Problem description >>
Select the lines below containing the word "Málaga".

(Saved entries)
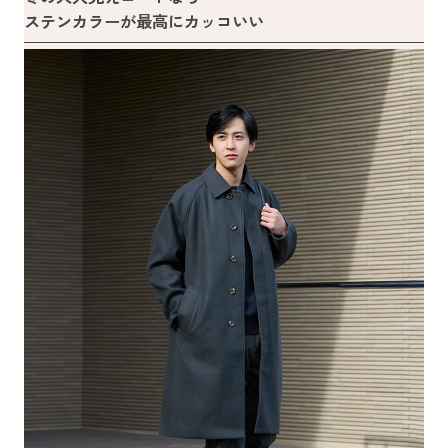
ステンカラーが最高にカッコいい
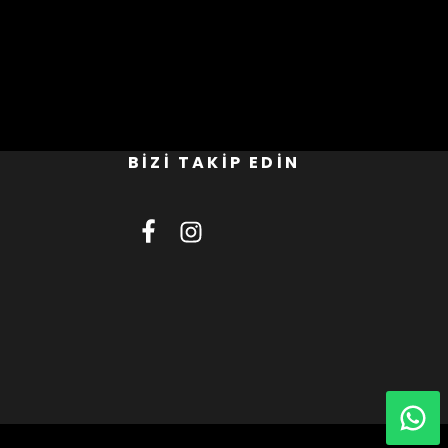
BİZİ TAKİP EDİN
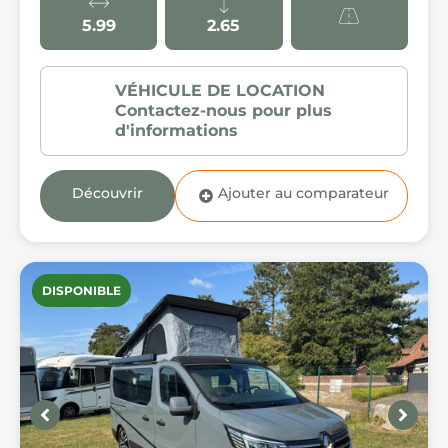
5.99
2.65
Découvrir
DISPONIBLE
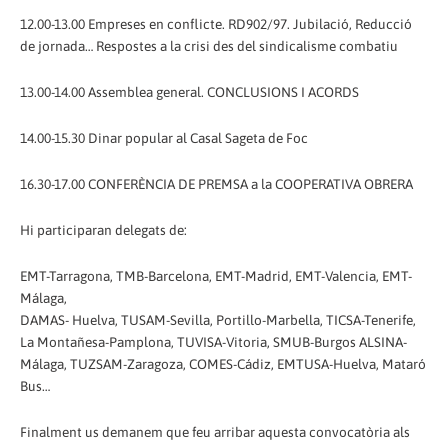
12.00-13.00 Empreses en conflicte. RD902/97. Jubilació, Reducció
de jornada… Respostes a la crisi des del sindicalisme combatiu
13.00-14.00 Assemblea general. CONCLUSIONS I ACORDS
14.00-15.30 Dinar popular al Casal Sageta de Foc
16.30-17.00 CONFERÈNCIA DE PREMSA a la COOPERATIVA OBRERA
Hi participaran delegats de:
EMT-Tarragona, TMB-Barcelona, EMT-Madrid, EMT-Valencia, EMT-
Málaga,
DAMAS- Huelva, TUSAM-Sevilla, Portillo-Marbella, TICSA-Tenerife,
La Montañesa-Pamplona, TUVISA-Vitoria, SMUB-Burgos ALSINA-
Málaga, TUZSAM-Zaragoza, COMES-Cádiz, EMTUSA-Huelva, Mataró
Bus…
Finalment us demanem que feu arribar aquesta convocatòria als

Answer to the exercise >>
Málaga,
Málaga, TUZSAM-Zaragoza, COMES-Cádiz, EMTUSA-Huelva, Mataró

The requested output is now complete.